Report #63017
[tooling] Debugging why a process fails to connect to a network service or open a file produces overwhelming strace log output
Use strace -e trace=%network,%file -f -s 1024 -o trace.log cmd to trace only network and filesystem syscalls across all child processes \(-f\), capturing up to 1024 bytes of string arguments, filtering out noise from memory management and signal handling
Journey Context:
Raw strace output includes thousands of mmap, futex, and getpid calls that obscure the actual failure \(e.g., connect\(\) returning ECONNREFUSED or open\(\) returning ENOENT\).
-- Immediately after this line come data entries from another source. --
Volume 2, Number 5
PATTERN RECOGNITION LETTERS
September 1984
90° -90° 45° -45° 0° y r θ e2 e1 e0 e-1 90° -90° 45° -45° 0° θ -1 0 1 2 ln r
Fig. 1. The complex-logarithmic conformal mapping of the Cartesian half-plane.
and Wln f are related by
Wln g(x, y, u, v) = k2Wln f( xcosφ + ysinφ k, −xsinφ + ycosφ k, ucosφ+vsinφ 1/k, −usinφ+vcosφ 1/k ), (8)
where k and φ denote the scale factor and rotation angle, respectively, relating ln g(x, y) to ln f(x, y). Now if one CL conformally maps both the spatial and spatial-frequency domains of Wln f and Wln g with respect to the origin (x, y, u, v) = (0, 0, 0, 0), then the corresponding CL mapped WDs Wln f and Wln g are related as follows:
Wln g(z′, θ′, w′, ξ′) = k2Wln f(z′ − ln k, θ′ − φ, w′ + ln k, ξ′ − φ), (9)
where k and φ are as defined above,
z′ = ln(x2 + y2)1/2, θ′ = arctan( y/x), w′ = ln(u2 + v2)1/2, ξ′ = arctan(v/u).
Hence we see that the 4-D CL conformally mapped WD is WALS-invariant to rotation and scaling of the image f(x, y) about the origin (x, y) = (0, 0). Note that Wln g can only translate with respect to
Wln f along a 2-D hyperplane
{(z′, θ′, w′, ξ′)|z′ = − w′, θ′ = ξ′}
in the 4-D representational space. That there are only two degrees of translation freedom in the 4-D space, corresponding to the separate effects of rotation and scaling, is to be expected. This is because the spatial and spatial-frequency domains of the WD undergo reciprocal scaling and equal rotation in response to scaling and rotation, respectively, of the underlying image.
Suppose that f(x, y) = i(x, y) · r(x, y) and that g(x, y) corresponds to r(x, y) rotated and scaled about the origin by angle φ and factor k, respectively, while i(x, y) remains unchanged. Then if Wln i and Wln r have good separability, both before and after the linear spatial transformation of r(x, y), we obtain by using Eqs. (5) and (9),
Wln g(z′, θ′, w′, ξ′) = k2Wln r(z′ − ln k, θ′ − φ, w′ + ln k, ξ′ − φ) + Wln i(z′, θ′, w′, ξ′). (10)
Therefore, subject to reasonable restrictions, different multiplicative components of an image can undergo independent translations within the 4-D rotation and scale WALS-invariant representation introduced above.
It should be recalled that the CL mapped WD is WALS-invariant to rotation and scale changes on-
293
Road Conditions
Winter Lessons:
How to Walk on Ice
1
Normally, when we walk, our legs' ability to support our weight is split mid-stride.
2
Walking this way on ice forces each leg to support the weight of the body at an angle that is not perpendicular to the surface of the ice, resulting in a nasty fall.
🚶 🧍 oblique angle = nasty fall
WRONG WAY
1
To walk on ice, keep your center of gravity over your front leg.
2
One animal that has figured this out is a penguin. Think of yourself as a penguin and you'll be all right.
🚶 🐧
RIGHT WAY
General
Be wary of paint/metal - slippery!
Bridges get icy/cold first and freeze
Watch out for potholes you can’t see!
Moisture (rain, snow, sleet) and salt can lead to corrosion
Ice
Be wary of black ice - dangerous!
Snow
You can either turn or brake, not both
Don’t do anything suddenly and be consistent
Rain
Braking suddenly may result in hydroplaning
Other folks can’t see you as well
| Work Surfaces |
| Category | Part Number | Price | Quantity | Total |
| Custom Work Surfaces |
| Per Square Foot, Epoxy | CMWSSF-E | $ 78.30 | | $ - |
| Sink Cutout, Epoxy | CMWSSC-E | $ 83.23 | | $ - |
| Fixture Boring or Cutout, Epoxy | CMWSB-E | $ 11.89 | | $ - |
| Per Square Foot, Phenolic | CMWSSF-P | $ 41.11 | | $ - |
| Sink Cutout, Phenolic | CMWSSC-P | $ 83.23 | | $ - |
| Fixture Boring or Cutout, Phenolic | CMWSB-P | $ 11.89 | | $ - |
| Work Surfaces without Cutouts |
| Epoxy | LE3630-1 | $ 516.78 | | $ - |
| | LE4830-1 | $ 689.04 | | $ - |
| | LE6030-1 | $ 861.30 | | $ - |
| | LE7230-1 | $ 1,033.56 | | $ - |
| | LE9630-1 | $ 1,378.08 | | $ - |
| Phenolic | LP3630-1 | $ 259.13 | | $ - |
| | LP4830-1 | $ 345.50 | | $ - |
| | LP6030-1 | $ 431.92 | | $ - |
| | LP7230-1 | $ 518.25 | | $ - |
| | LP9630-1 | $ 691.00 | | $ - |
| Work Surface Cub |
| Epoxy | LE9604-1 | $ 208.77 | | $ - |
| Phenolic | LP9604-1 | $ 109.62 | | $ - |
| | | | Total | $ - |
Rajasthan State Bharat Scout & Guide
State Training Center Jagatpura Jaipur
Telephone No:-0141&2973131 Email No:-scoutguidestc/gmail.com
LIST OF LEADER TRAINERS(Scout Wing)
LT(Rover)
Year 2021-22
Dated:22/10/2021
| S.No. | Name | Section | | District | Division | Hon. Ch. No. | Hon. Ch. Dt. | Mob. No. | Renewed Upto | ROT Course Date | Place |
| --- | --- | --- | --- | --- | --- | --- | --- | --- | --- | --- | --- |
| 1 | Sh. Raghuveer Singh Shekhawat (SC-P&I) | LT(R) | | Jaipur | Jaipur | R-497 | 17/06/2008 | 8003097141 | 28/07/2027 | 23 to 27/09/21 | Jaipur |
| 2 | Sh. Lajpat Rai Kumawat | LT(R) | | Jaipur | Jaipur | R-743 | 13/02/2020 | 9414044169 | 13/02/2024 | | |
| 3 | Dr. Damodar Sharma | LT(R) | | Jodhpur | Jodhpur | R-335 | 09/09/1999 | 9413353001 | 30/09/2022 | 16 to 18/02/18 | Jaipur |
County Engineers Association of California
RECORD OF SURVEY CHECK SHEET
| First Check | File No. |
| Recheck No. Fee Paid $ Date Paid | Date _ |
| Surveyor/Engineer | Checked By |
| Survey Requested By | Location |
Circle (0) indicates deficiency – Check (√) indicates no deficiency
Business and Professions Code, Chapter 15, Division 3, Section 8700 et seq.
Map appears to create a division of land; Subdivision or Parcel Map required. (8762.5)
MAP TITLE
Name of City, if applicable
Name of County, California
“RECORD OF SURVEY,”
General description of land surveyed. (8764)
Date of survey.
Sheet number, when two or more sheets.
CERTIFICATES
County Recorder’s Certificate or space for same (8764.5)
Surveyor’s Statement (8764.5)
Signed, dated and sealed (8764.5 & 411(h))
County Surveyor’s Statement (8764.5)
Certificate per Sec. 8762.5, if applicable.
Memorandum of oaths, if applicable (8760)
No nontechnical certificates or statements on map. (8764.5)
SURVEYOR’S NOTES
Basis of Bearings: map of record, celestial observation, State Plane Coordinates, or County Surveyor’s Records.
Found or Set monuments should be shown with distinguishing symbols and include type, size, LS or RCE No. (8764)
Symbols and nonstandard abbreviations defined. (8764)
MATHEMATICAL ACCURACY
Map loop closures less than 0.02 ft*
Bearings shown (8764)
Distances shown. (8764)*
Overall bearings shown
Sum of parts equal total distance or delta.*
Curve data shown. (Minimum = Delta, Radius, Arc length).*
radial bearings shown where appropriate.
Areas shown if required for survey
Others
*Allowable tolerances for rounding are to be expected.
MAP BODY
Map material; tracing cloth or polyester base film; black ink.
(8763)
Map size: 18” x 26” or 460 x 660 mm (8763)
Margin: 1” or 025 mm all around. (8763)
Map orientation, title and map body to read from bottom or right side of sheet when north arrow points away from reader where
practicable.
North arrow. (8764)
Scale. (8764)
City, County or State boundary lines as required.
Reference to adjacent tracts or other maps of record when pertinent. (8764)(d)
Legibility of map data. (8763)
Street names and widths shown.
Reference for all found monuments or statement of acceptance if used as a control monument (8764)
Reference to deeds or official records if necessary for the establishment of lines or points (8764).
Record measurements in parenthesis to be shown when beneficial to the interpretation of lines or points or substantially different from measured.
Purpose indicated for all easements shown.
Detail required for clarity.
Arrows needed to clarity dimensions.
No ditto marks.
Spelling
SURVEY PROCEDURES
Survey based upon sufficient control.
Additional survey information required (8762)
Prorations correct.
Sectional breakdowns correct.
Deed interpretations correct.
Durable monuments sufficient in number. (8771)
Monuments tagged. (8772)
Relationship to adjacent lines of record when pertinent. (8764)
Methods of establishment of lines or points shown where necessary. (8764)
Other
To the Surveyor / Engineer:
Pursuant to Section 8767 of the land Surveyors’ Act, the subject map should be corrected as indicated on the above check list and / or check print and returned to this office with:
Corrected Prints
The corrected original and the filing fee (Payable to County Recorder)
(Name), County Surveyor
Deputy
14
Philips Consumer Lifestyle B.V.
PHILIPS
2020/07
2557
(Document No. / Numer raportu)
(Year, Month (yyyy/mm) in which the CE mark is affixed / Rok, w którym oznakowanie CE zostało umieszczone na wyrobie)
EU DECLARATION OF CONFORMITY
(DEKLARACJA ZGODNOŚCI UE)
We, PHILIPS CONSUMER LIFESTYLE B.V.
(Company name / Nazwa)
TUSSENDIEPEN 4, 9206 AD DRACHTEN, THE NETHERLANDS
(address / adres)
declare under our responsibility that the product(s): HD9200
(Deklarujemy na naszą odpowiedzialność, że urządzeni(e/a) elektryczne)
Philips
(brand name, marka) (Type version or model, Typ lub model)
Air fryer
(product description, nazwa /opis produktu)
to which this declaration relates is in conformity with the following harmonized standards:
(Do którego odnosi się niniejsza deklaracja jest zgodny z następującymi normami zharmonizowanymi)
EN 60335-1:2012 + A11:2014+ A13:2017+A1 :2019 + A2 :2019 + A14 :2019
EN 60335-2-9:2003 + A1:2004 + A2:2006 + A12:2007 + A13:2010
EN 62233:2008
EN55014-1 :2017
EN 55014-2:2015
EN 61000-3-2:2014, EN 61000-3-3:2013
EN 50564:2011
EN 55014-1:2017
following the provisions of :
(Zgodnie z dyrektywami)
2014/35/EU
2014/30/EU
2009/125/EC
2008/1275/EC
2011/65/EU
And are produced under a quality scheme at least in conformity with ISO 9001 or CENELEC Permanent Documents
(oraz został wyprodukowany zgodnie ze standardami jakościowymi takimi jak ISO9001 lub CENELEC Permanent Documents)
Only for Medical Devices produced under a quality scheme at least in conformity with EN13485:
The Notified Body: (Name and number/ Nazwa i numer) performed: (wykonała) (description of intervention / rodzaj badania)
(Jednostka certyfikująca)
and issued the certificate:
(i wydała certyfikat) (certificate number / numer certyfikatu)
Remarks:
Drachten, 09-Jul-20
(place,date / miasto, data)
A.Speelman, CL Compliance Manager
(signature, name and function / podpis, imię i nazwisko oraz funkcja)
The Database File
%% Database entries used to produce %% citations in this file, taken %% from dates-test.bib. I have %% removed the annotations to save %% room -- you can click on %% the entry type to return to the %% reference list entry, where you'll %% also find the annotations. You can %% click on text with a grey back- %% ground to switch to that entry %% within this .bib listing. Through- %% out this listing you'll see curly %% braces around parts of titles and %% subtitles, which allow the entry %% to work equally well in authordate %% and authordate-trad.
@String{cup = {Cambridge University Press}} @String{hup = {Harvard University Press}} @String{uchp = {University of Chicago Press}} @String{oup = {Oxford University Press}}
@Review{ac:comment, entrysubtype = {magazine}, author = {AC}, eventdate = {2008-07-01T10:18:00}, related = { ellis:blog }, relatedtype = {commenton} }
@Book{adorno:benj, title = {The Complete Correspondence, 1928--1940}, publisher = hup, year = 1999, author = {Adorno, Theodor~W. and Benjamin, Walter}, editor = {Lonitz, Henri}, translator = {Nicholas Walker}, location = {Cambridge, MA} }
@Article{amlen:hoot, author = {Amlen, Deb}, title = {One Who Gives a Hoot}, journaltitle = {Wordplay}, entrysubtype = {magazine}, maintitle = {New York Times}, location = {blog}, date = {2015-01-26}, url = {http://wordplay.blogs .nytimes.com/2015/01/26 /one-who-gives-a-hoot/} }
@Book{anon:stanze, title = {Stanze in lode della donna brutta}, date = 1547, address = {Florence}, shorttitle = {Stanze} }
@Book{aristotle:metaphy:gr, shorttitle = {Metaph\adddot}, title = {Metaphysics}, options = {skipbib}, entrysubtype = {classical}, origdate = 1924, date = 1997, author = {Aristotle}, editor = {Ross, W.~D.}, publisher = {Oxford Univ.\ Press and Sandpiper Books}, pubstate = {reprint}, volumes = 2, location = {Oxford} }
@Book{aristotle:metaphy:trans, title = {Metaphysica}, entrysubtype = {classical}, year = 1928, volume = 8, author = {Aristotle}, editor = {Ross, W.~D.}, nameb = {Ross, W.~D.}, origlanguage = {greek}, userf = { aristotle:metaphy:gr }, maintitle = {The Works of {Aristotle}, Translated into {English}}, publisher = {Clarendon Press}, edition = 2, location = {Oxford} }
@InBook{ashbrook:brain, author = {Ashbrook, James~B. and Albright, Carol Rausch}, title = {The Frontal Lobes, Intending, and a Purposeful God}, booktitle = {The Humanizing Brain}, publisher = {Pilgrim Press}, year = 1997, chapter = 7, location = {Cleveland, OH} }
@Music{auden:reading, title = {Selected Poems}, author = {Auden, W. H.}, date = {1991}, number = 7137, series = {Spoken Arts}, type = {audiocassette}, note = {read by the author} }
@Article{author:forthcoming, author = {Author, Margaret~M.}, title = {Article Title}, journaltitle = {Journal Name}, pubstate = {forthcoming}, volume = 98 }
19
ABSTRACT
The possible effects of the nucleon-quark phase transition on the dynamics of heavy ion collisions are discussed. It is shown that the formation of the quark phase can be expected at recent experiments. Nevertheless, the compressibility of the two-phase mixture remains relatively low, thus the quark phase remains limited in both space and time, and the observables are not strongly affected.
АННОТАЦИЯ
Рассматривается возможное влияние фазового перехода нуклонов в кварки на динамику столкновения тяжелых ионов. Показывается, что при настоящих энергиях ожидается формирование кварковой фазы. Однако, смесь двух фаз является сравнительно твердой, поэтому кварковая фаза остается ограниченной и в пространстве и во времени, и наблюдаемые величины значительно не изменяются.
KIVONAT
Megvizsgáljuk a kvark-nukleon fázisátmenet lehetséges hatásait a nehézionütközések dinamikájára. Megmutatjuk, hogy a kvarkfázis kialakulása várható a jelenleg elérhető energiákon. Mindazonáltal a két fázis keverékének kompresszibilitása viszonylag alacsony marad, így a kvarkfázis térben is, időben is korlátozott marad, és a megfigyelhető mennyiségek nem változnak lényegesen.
The -e trace=%network \(or -e trace=network on older systems\) filters for socket operations, while %file captures open, stat, and read/write. The -f flag is critical for modern applications that spawn workers \(e.g., Node.js, Python multiprocessing, or make -j\). This is underused because strace's filter syntax is cryptic \(accepting comma-separated lists, negation with '\!', and class macros like %desc for file descriptors\). The alternative is grepping massive logs, which misses context and child process output. This approach immediately surfaces permission errors, DNS resolution failures, and missing config files without requiring code instrumentation.
⚠ Workarounds are unverified - always check before running. Confirmations show what worked for others, not a safety guarantee.